What's especially frustrating about the Brookings study is that we were
warned that disrupting our society with lockdowns and mandatory closures
would do serious social harm.
Ignored Warnings
"I am deeply concerned that the social, economic and public health
consequences of this near total meltdown of normal life—schools and
businesses closed, gatherings banned—will be long lasting and
calamitous, possibly graver than the direct toll of the virus itself,"
David L. Katz, former director of the Yale-Griffin Prevention Research
Center, wrote in The New York Times in March 2020. "The unemployment,
impoverishment and despair likely to result will be public health
scourges of the first order."
As I noted in a column that same month which quoted Katz, the
International Labour Organisation (ILO), a United Nations agency,
quantifies the degree to which shutting down economies damages societies.
"For example," a 2013 report from the ILO emphasized, "a one standard
deviation increase in unemployment raises social unrest by 0.39 standard
deviations, while a one standard deviation increase in GDP growth
reduces social unrest by 0.19 standard deviations."
"Why would economic shutdowns lead to social unrest?" I commented at the
time. "Because, contrary to the airy dismissals of some members of the
political class and many ivory-tower types, commerce isn't a grubby
embarrassment to be tolerated and avoided—it's the life's blood of a
society. Jobs and businesses keep people alive."
Likewise, education keeps teenagers engaged—or at least off the streets.
Lockdowns killed jobs and closed schools, handing young men and teenage
boys a great deal of frustration and free time.
"The shocks of teen boys and young men being pushed out of school and
out of work in low-income neighborhoods occurred across the country just
before murders began to rapidly increase, and those baleful educational
and economic conditions lasted for the same period of time that
homicides remained elevated," add Acharya and Morris.
The Mistakes of the Past
These disruptions are a replay of events during past disease outbreaks.
"The number of murders and of mass shootings have both increased
dramatically," Brian Michael Jenkins, a senior adviser to the president
of the RAND Corporation and author of Plagues and Their Aftermath: How
Societies Recover from Pandemics, commented in a 2022 piece about the
impact of COVID-19. "These last two years have resembled the disorders
seen during the Plague of Athens during the Peloponnesian War and the
Black Death in the Middle Ages." He quoted Thucydides' observation that
"Athens owed to the plague the beginnings of lawlessness."
So, what to do? Acharya and Morris propose several anti-crime
interventions, but the fact is that the damage has been done and we're
now recovering to the extent we can. Murder rates have resumed their
previous decline as teens go back to school and young men regain
employment.

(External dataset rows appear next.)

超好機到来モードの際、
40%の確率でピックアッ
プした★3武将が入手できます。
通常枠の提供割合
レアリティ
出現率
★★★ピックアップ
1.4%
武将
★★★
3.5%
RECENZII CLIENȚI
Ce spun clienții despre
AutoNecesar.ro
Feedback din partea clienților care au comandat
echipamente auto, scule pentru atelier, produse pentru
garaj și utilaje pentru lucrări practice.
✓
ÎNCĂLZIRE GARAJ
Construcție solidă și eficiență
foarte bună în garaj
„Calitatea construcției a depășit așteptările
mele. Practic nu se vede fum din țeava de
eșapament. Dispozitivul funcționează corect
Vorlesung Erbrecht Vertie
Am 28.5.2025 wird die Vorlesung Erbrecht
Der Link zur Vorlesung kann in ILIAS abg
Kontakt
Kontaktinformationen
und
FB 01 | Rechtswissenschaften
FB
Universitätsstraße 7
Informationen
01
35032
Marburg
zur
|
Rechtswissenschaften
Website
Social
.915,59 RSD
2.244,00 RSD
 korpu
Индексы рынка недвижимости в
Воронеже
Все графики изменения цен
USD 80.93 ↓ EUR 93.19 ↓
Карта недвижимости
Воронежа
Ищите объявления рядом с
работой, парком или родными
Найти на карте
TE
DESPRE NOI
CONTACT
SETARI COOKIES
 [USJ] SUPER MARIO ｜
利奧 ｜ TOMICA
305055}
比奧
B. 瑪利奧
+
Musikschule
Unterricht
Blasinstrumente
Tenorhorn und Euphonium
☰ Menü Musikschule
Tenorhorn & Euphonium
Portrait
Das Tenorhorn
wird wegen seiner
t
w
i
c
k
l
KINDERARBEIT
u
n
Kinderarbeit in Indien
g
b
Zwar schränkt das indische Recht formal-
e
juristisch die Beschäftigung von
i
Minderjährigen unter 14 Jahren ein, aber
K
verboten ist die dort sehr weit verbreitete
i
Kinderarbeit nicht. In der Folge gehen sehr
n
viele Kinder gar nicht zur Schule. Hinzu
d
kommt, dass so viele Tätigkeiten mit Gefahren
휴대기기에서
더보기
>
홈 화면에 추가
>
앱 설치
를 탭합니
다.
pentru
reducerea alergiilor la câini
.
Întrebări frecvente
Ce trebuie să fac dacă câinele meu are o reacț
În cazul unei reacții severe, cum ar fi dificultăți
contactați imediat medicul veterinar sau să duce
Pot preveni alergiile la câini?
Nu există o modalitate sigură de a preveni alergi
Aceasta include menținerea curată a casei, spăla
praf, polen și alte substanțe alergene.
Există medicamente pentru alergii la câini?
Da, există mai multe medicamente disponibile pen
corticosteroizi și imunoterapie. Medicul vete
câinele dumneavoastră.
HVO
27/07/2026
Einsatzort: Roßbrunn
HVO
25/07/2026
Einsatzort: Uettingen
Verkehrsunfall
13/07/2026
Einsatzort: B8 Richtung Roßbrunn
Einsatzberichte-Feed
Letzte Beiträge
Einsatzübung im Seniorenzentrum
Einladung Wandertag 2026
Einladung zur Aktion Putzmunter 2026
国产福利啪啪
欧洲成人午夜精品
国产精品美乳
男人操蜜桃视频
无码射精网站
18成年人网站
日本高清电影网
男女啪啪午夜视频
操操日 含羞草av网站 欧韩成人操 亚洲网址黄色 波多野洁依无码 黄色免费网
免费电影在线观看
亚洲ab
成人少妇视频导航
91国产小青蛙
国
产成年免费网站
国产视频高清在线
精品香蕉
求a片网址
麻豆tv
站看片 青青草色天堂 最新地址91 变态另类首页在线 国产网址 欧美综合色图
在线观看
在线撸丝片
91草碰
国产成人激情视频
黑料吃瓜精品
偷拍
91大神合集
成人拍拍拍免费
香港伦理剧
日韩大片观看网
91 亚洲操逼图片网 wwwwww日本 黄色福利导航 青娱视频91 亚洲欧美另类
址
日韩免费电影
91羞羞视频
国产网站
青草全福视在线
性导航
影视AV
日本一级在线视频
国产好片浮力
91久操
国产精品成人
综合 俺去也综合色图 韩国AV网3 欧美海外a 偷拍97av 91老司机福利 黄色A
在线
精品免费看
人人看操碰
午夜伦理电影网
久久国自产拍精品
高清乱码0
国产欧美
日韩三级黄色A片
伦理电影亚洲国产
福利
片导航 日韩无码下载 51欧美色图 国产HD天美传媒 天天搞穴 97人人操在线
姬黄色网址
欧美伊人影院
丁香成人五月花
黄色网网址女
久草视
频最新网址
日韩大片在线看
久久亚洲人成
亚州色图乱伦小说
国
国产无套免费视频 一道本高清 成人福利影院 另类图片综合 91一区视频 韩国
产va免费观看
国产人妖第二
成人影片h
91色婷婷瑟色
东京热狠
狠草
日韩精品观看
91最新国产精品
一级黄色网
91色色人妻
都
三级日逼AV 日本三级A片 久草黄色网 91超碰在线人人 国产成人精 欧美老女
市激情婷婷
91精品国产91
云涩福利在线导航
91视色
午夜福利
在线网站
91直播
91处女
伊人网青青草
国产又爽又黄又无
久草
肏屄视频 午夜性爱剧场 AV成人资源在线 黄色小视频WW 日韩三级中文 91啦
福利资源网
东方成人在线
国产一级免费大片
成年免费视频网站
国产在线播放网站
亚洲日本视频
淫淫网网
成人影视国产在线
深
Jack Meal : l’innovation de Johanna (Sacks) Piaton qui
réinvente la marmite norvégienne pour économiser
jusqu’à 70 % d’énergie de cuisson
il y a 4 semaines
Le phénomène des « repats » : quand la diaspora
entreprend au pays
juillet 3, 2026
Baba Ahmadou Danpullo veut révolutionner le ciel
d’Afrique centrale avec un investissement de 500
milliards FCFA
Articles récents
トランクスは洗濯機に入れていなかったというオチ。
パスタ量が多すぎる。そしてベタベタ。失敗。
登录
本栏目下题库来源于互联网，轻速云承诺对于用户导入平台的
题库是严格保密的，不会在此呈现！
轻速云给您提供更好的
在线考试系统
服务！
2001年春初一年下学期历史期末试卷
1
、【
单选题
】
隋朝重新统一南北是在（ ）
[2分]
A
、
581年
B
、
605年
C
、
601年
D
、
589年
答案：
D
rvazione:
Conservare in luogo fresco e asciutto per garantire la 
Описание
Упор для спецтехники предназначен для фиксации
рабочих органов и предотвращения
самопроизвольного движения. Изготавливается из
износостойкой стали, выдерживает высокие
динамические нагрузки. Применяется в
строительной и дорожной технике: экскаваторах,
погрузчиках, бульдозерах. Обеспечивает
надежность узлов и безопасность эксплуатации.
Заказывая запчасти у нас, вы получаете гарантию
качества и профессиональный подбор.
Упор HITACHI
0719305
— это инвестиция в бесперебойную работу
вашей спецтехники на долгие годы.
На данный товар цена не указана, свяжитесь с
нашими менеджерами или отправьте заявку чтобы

But that's cold comfort for the families of those killed or
otherwise victimized by the crime surge. They can't regain what they
lost; they can only move on.
The best thing to do, then, is to avoid repeating the mistakes of the
past. We need to minimize social disruptions and certainly not permit
government officials to close businesses and schools by decree. A free
and prosperous society, it turns out, is a much happier and peaceful one
than what results from the authoritarian whims of public-health officials.